The Ghana Health Service (GHS) would henceforth, with all Financial Clearance to the Service, require all health workers to go through job interview processes at the Regional levels.

Dr Anthony Nsiah-Asare, the Director-General of the Ghana Health Service (GHS), who made this known at a three-day second Senior Managers Meeting (SMM II) in Accra, said the new directive was part of efforts to address the presently skewed human resource challenges of the health sector that favoured urban areas.

He explained that with the decentralisation of recruitment at the regional level, health facilities had been given quotas to advertise and manage the recruitment process for those granted financial clearance to compete for available vacancies in their preferred regions.

Human Resources (HR) Management, has become one of the major challenges facing the health sector, and these ranged from mal-distribution of staff, poor skill mix, and even staff refusal of posting to certain parts of the country, effective management decisions, as well as inappropriate staffing norms.

The anomaly he said, if not tackled with all the seriousness it deserved, could undermine the achievements made in the health sector over the years.

Dr Nsaih-Asare said the new recruitment process would therefore address the inequitable distribution of health workers between rural and urban communities, and ensure that placements and postings of staff were done based on existing gaps within facilities across the country.

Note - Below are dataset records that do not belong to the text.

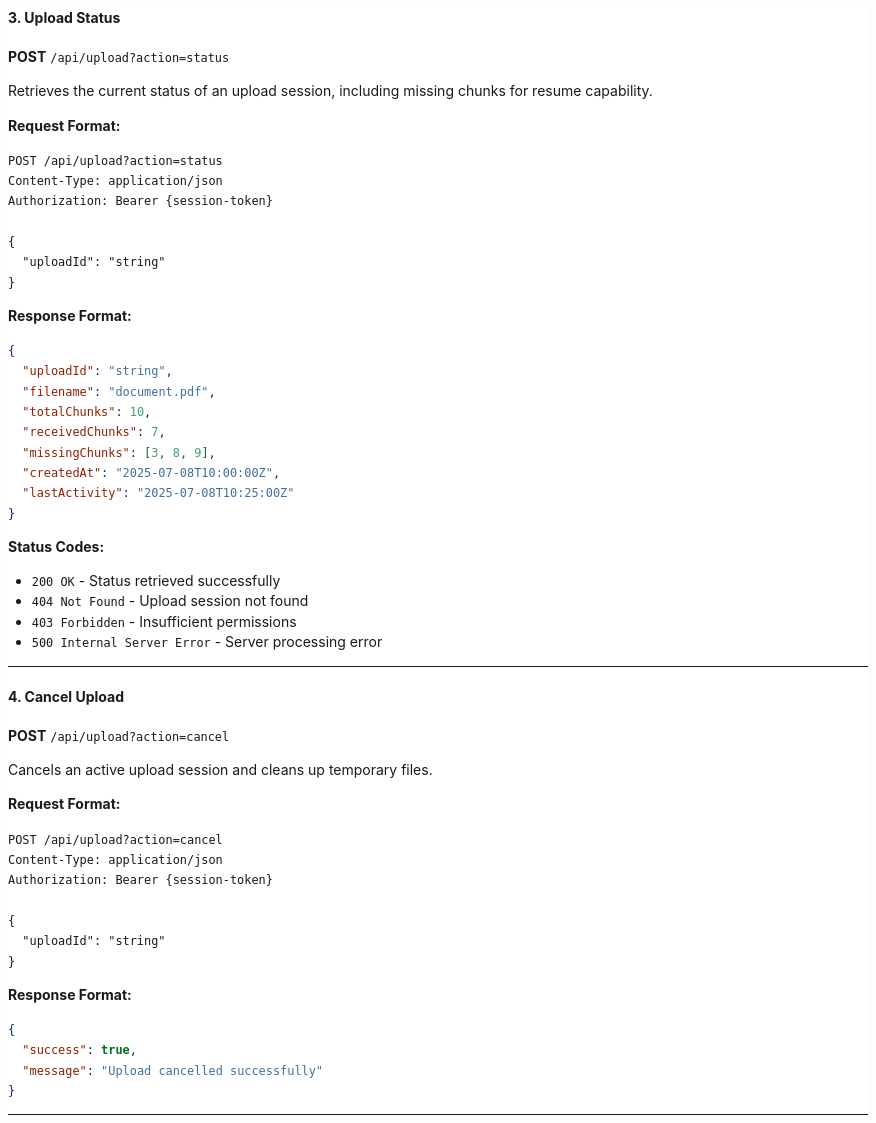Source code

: 
#### 3. Upload Status
**POST** `/api/upload?action=status`

Retrieves the current status of an upload session, including missing chunks for resume capability.

**Request Format:**
```http
POST /api/upload?action=status
Content-Type: application/json
Authorization: Bearer {session-token}

{
  "uploadId": "string"
}
```

**Response Format:**
```json
{
  "uploadId": "string",
  "filename": "document.pdf",
  "totalChunks": 10,
  "receivedChunks": 7,
  "missingChunks": [3, 8, 9],
  "createdAt": "2025-07-08T10:00:00Z",
  "lastActivity": "2025-07-08T10:25:00Z"
}
```

**Status Codes:**
- `200 OK` - Status retrieved successfully
- `404 Not Found` - Upload session not found
- `403 Forbidden` - Insufficient permissions
- `500 Internal Server Error` - Server processing error

---

#### 4. Cancel Upload
**POST** `/api/upload?action=cancel`

Cancels an active upload session and cleans up temporary files.

**Request Format:**
```http
POST /api/upload?action=cancel
Content-Type: application/json
Authorization: Bearer {session-token}

{
  "uploadId": "string"
}
```

**Response Format:**
```json
{
  "success": true,
  "message": "Upload cancelled successfully"
}
```

---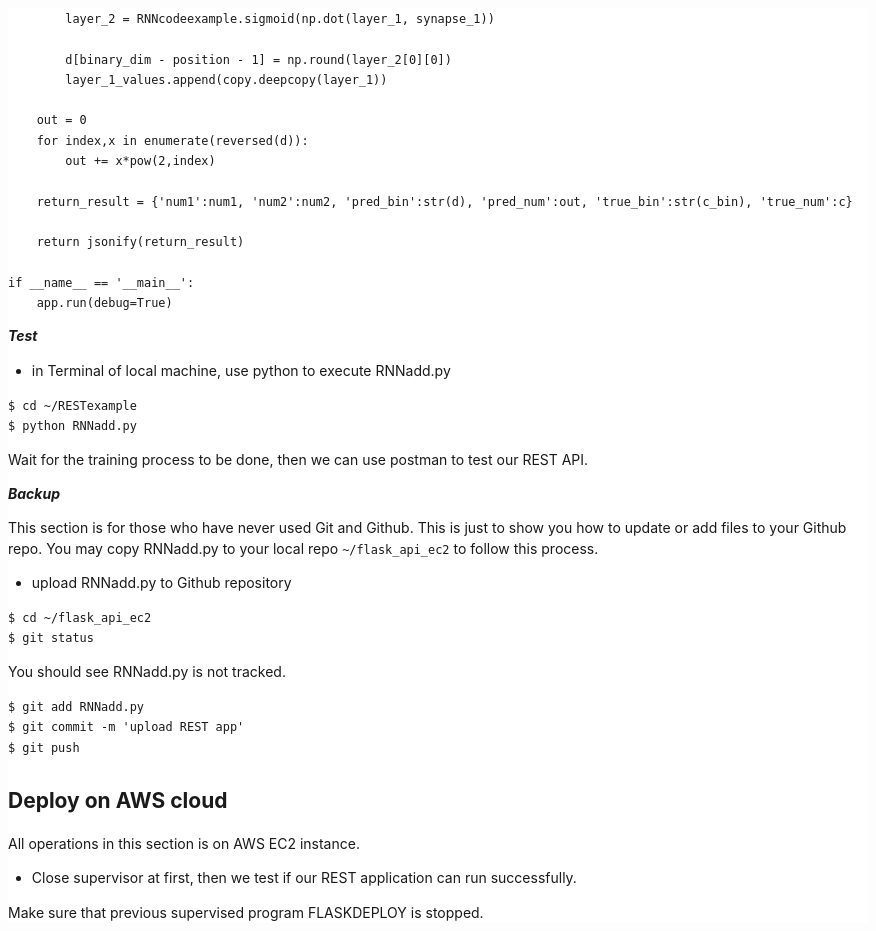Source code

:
 ```
        layer_2 = RNNcodeexample.sigmoid(np.dot(layer_1, synapse_1))  

        d[binary_dim - position - 1] = np.round(layer_2[0][0])  
        layer_1_values.append(copy.deepcopy(layer_1)) 
        
    out = 0
    for index,x in enumerate(reversed(d)):
        out += x*pow(2,index)

    return_result = {'num1':num1, 'num2':num2, 'pred_bin':str(d), 'pred_num':out, 'true_bin':str(c_bin), 'true_num':c}

    return jsonify(return_result)

if __name__ == '__main__':
    app.run(debug=True)
```

***Test***

- in Terminal of local machine, use python to execute RNNadd.py

```
$ cd ~/RESTexample
$ python RNNadd.py
```
Wait for the training process to be done, then we can use postman to test our REST API.

***Backup***

This section is for those who have never used Git and Github. This is just to show you how to update or add files to your Github repo. You may copy RNNadd.py to your local repo ```~/flask_api_ec2``` to follow this process.

- upload RNNadd.py to Github repository

```
$ cd ~/flask_api_ec2
$ git status
```

You should see RNNadd.py is not tracked. 

```
$ git add RNNadd.py
$ git commit -m 'upload REST app'
$ git push
```


## Deploy on AWS cloud

All operations in this section is on AWS EC2 instance.

- Close supervisor at first, then we test if our REST application can run successfully.

Make sure that previous supervised program FLASKDEPLOY is stopped.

He also outlined some efforts being made to address the challenges, saying the GHS has completed the development of a Human Resource Information System, to track health worker availability and distribution, and has also conducted an HR gaps analysis for all health facilities in the country, which was being used to guide recruitment and redeployment exercises in the Service.

The Director-General commended the Human Resource Development Division (HRDD) of the GHS, for having recently completed the staffing norms for the Service.

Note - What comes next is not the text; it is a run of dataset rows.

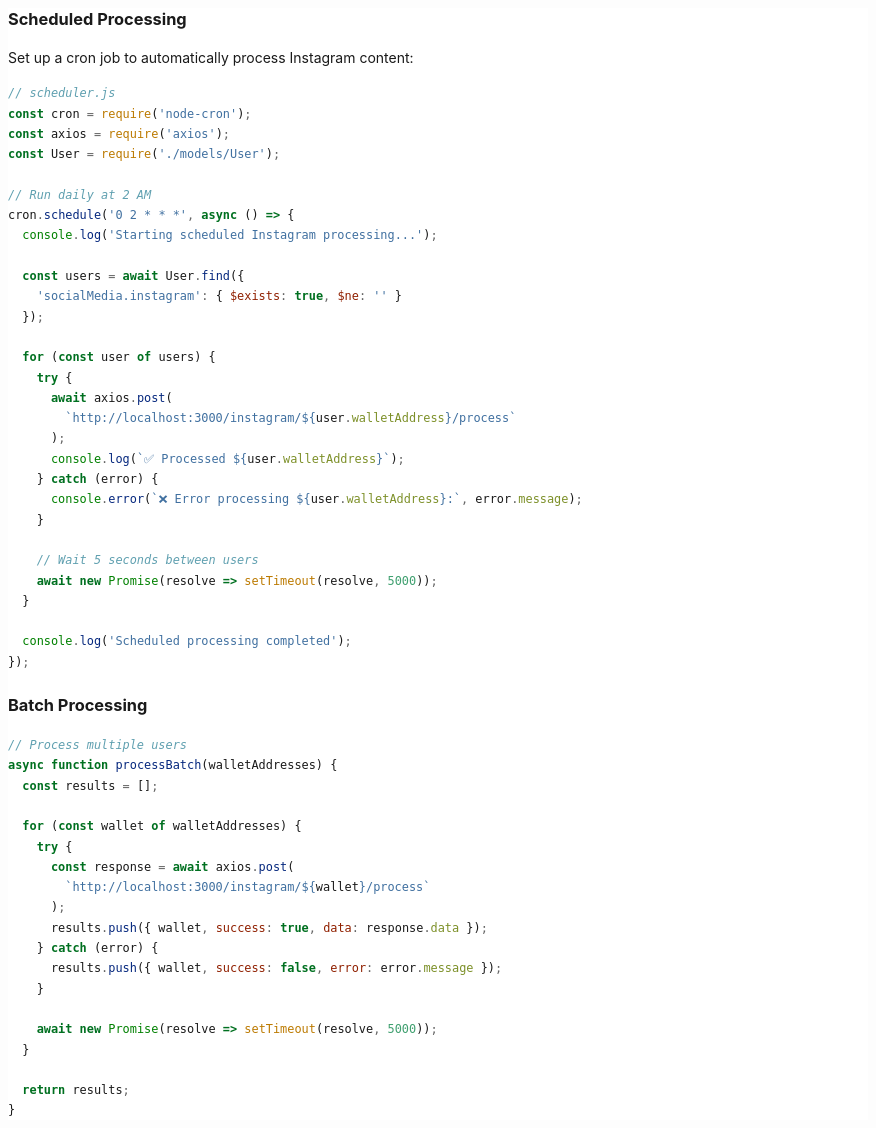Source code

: ### Scheduled Processing

Set up a cron job to automatically process Instagram content:

```javascript
// scheduler.js
const cron = require('node-cron');
const axios = require('axios');
const User = require('./models/User');

// Run daily at 2 AM
cron.schedule('0 2 * * *', async () => {
  console.log('Starting scheduled Instagram processing...');
  
  const users = await User.find({ 
    'socialMedia.instagram': { $exists: true, $ne: '' }
  });
  
  for (const user of users) {
    try {
      await axios.post(
        `http://localhost:3000/instagram/${user.walletAddress}/process`
      );
      console.log(`✅ Processed ${user.walletAddress}`);
    } catch (error) {
      console.error(`❌ Error processing ${user.walletAddress}:`, error.message);
    }
    
    // Wait 5 seconds between users
    await new Promise(resolve => setTimeout(resolve, 5000));
  }
  
  console.log('Scheduled processing completed');
});
```

### Batch Processing

```javascript
// Process multiple users
async function processBatch(walletAddresses) {
  const results = [];
  
  for (const wallet of walletAddresses) {
    try {
      const response = await axios.post(
        `http://localhost:3000/instagram/${wallet}/process`
      );
      results.push({ wallet, success: true, data: response.data });
    } catch (error) {
      results.push({ wallet, success: false, error: error.message });
    }
    
    await new Promise(resolve => setTimeout(resolve, 5000));
  }
  
  return results;
}
```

“We shall put in the pull and push factors to attract staff to deprived and underserved areas”, explaining that various deprived area retention schemes were also being developed to provide the necessary support to enable staff accept the challenge of working in the underserved areas of the country.

Currently, the GHS was currently working on a collaborative scheme with some housing companies to put up accommodation for health facilities on unencumbered lands, he said.

In addition the GHS Council has approved for a Reinsurance Scheme named the “Health +”, to cater for healthcare not covered by NHIS, and also for staff on retirement, and urged all Regional Directors to discuss these with their staff.

Dr Nsiah-Asare also promise to soon engage with all Union Leaders to encourage them to bring their members on board so as to initiate the “Health +” by the first quarter of 2019.

He said the implementation of the Community-Based Health Planning and Services (CHPS), remained a major cornerstone of Ghana’s health systems improvement, and served as the first point of contact and lowest level of service delivery for maternal and reproductive health, neonatal and child health services, management of minor ailment, health education, follow up on defaulters, discharged patients and emergency referrals.

He stated that that was the main reason why there should be equity in the distribution of skilled HR to these primary points of contact to address the enormous health needs of the larger society.

He however said despite the gains made over the years, the declining donor funding support amidst the transition of some health partners imposed a challenge to sustaining the gains made, which calls for effective domestic resource mobilization, new initiatives and innovations in resources mobilization and prudent use of resources through efficient procurement.

Dr Yao Yeboah, the Chairman of the Ghana Health Service Council, on his part, said a lot of work ought to be done in order to propel Ghana to achieve Universal Health Coverage in the shortest possible time.

This would require strengthened collaboration and building of synergies as it was impossible for the GHS alone to handle the enormous task.

Dr Yeboah therefore called for visionary leadership, team work, the judicious use and management of all forms of resources to achieve the expected quality health outcomes.